→ Selected excerpt

# How to bring two mastheads into one meter can? Gutter?



## Elec Tricks (Nov 17, 2018)

I will be installing a commercial 3 phase 400 amp electric service and I am considering using 2 sets of parralleled 4/0 XHHW instead of 700 kmil XHHW or 500 kmil THHW. To avoid having to derate the 8 conductors in one masthead I want to use two mastheads, but I am not sure how to combine them into the one opening in the Milbank U2594-X 320A 3P OH/UG meter socket. If i put a gutter just above the meter socket and just use it as a pass through for the two mastheads to pass their conductors into the single hub of the meter socket, would some nit picking inspector claim I need to derate the 8 conductors going through a connector and and hub or make me splice each of the two paralleled conductors into the full 400 amp size conductor to feed into the meter socket? arghh 

Its there some other method of doing this?


----------



## micromind (Aug 11, 2007)

You'll need to get the PUCO specs, after it's done, they own it so they dictate the installation. 

Well, around here anyway.


----------



## Elec Tricks (Nov 17, 2018)

Yes, I will run it by the POCO's design engineers. Here the utility owns the service drop to the splice with the service entrance conductor and the property owner has everything from the splice downward.in an overhead service.. But the Utility won't energize the service if they don't like how the service is done.


----------



## mofos be cray (Nov 14, 2016)

Buy a meter which is intended to have two pieces of pipe?


----------



## joe-nwt (Mar 28, 2019)

Many utilities will not allow any access to unmetered conductors. We aren't even allowed an LB here, much less a gutter.


----------



## CMP (Oct 30, 2019)

For a 400A service, use a 400A 3Φ CT cabinet and meter, and install as many masts as you want.

Trying to trick 2 masts into a 320A, "thru the meter enclosure" designed for a single conduit entrance, is just not going to fly well.

Or man up and install a mast with 500 Kmil, as it was designed for.

That's likely what your service planner will tell you, they want to see.


----------



## Southeast Power (Jan 18, 2009)

→ Dataset excerpts

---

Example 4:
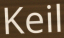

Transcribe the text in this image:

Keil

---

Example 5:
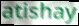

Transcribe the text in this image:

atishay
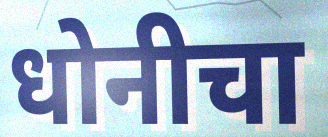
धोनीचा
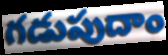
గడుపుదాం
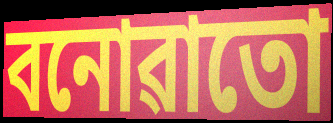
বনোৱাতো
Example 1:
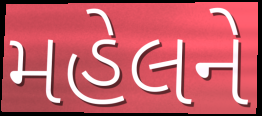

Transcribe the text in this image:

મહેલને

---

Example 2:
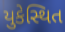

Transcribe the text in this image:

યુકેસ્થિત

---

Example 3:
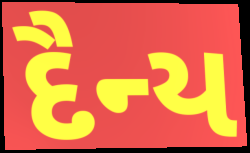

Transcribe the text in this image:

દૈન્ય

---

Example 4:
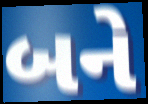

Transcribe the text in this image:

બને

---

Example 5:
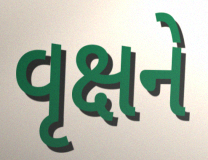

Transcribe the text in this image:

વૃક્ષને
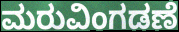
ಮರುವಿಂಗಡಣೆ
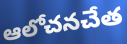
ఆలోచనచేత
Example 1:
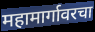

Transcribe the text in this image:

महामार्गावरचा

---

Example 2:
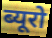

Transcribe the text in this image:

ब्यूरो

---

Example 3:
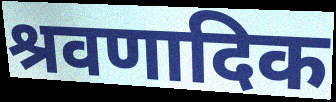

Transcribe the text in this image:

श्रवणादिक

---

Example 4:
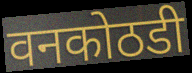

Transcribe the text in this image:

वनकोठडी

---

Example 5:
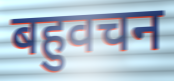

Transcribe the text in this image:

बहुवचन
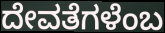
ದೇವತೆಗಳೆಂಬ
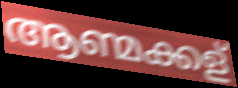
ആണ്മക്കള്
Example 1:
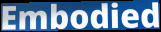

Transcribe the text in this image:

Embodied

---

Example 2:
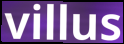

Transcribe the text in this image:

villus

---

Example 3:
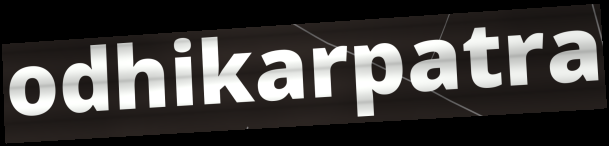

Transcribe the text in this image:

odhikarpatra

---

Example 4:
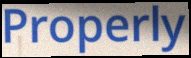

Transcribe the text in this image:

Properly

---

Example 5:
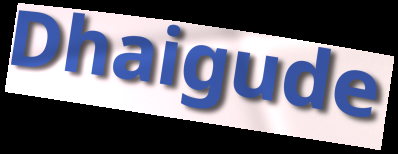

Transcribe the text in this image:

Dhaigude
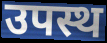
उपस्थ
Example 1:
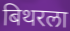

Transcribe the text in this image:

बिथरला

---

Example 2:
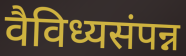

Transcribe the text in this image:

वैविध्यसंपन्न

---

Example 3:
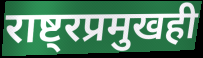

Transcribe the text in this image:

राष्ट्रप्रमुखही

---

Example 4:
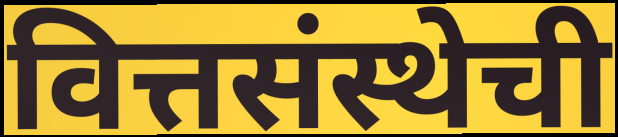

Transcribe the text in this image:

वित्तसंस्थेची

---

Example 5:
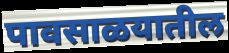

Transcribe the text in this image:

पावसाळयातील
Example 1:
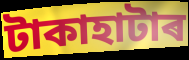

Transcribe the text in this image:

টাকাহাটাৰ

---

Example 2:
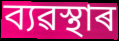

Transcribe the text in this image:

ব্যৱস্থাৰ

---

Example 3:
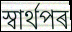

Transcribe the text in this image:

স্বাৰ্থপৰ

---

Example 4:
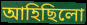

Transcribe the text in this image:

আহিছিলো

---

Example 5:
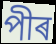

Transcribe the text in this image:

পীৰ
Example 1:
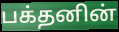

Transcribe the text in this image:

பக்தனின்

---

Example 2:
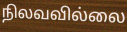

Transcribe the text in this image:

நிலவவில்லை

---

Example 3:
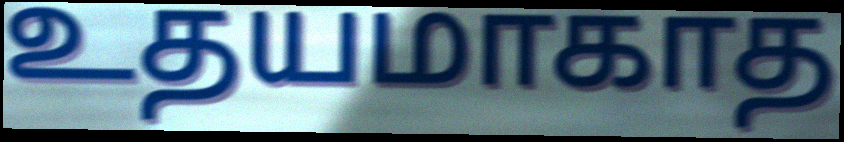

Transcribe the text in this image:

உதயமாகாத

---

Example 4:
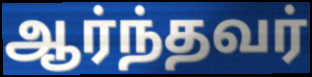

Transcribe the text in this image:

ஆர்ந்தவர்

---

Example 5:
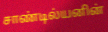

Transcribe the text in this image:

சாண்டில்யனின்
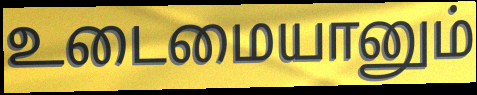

→ Task to complete
Revise the thread on bringing two mastheads into one meter can: write out everything from "I will be installing" down to "of doing this?", replacing "meter socket" with "meter base" throughout.

→ Task result
I will be installing a commercial 3 phase 400 amp electric service and I am considering using 2 sets of parralleled 4/0 XHHW instead of 700 kmil XHHW or 500 kmil THHW. To avoid having to derate the 8 conductors in one masthead I want to use two mastheads, but I am not sure how to combine them into the one opening in the Milbank U2594-X 320A 3P OH/UG meter base. If i put a gutter just above the meter base and just use it as a pass through for the two mastheads to pass their conductors into the single hub of the meter base, would some nit picking inspector claim I need to derate the 8 conductors going through a connector and and hub or make me splice each of the two paralleled conductors into the full 400 amp size conductor to feed into the meter base? arghh 

Its there some other method of doing this?